Instructions for the task
Give back only the lines in the records below from the one with "in the Roman tongue" to the one with "because they believe Eusebius that Mark", both inclusive, word for word.

Data to examine
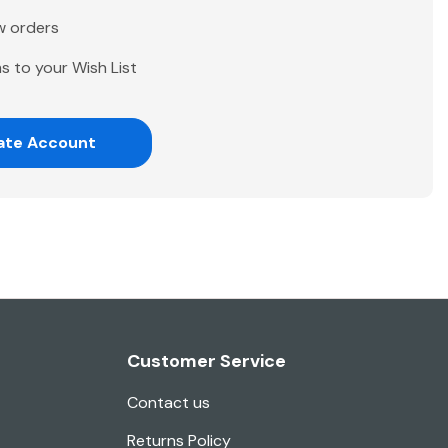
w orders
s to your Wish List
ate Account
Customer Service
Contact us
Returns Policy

--

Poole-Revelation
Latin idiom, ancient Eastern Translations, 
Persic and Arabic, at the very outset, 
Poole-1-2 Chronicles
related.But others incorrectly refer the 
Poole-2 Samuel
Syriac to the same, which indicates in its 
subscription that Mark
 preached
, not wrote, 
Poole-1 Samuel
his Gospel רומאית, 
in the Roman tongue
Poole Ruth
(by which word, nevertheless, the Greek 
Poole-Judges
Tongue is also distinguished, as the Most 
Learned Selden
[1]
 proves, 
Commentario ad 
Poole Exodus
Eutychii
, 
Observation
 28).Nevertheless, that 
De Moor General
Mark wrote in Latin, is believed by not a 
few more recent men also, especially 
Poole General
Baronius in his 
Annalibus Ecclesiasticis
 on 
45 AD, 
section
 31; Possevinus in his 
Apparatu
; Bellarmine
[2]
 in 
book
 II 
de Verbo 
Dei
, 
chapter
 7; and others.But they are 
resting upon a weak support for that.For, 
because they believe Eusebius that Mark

Answer section
in the Roman tongue
Poole Ruth
(by which word, nevertheless, the Greek 
Poole-Judges
Tongue is also distinguished, as the Most 
Learned Selden
[1]
 proves, 
Commentario ad 
Poole Exodus
Eutychii
, 
Observation
 28).Nevertheless, that 
De Moor General
Mark wrote in Latin, is believed by not a 
few more recent men also, especially 
Poole General
Baronius in his 
Annalibus Ecclesiasticis
 on 
45 AD, 
section
 31; Possevinus in his 
Apparatu
; Bellarmine
[2]
 in 
book
 II 
de Verbo 
Dei
, 
chapter
 7; and others.But they are 
resting upon a weak support for that.For, 
because they believe Eusebius that Mark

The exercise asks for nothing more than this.